Let me finish this in a somewhat more concrete way, because at this point we must have solidarity with a solid foundation. Cindy Sheehan, at her Soapbox blog, just wrote an impassioned piece, "If McCain Were President". It is not very kind to the sitting president. In it, she offers some specific suggestions ...

    There will be two major opportunities to put our bodies on the gears of the Machine this fall….

    The anti-globalization movement will be out in full-force during the G20 nations’ meeting in Pittsburgh September 23-27 despite the jackbooted thuggery planned by the organizers of the G20 summit. Not only will there be 4000 riot police, but there will be 2000 Pa. National Guard there to suppress opposition. This is merely a bullying tactic designed to scare us away from the global “elite” while they plan more economic devastation for the world.

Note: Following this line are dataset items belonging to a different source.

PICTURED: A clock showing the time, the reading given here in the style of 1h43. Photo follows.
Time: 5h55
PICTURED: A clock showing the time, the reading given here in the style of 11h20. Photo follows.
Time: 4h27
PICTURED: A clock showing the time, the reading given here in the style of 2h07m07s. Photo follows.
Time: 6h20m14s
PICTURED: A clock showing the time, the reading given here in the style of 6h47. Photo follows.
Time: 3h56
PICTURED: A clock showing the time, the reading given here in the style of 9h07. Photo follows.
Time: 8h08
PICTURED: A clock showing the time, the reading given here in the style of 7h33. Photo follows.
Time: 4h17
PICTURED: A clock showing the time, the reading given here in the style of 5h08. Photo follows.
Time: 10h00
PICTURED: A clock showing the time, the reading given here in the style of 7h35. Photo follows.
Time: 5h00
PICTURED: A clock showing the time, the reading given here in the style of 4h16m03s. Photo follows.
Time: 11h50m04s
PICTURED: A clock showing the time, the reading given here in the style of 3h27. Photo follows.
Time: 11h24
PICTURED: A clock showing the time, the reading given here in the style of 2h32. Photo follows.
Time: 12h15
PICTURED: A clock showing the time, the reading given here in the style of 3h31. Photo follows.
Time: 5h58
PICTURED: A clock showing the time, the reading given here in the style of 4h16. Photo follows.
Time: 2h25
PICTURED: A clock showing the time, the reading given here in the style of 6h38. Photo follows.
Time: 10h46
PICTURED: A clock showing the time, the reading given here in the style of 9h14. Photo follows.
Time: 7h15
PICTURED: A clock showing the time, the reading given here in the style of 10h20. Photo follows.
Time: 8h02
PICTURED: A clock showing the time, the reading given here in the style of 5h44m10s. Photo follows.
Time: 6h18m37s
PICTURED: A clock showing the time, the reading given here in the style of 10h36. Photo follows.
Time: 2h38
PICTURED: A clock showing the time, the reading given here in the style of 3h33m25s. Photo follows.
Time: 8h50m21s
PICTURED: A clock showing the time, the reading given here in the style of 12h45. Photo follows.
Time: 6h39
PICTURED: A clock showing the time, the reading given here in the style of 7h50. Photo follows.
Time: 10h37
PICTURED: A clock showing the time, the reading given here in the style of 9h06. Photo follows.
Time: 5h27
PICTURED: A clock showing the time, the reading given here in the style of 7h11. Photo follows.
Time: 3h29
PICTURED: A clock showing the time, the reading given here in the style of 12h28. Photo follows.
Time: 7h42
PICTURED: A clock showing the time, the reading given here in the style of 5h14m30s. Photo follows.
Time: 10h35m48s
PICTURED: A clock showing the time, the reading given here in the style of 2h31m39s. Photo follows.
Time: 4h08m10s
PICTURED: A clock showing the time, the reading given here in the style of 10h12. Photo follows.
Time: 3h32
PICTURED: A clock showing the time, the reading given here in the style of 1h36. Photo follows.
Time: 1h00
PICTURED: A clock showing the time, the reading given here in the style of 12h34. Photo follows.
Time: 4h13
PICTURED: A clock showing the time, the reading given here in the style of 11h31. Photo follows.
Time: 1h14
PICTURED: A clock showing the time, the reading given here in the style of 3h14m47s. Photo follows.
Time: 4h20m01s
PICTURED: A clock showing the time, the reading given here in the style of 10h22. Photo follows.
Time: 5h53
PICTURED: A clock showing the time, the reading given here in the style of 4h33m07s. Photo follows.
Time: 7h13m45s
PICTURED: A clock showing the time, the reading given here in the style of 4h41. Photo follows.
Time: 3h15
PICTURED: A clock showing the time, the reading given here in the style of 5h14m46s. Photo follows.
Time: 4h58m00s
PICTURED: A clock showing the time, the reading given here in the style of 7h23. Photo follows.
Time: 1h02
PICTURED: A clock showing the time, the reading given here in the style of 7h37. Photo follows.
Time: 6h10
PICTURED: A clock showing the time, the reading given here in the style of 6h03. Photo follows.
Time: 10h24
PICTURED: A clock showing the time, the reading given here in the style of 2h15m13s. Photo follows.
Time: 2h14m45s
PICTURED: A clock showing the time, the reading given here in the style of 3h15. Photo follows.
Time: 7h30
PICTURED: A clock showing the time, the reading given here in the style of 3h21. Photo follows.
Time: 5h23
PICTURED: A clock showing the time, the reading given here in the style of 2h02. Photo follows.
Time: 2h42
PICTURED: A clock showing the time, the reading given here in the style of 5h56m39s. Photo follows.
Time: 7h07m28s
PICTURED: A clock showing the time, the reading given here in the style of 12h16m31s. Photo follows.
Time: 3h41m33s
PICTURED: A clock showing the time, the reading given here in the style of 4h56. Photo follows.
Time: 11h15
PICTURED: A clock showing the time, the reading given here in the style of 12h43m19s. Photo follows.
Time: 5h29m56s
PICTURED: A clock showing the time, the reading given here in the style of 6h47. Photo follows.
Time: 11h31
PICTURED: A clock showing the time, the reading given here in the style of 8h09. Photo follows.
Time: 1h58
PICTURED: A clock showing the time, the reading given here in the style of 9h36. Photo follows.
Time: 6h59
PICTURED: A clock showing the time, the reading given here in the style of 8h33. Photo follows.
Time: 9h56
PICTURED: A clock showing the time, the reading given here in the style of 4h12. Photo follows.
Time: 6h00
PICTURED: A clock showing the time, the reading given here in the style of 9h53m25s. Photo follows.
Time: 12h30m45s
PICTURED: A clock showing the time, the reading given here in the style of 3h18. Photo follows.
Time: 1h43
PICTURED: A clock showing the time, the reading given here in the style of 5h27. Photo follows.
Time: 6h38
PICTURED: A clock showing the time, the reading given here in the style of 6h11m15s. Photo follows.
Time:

    On October 5th, we will be gathering in front of the White House to protest Democratic wars of aggression (especially Af-Pak, since the 8th is the anniversary of the US invasion) and there will be opportunity for civil disobedience that is not just symbolic. We will also be reading the International People's Declaration of Peace (IPDoP) in front of the White House that day and kicking off the campaign to build an effective grassroots movement against all violence, but particularly, state-sanctioned violence.

    The face has changed in DC, but the odious policies of the Machine remain the same.

    Remember, if you don’t actively oppose the policies of this government, then you are passively supporting them and you are responsible for helping to oil the Machine and keep it running.

    If you can't physically attend the protests, please consider making a contribution, even if it is tiny, to help defray expenses.

It may be a small one, but it's a steady step. Will it lead to a series of such purposeful steps, eyes open and clear? Or are we doomed to just stumble around in the dark of the Blind Staggers?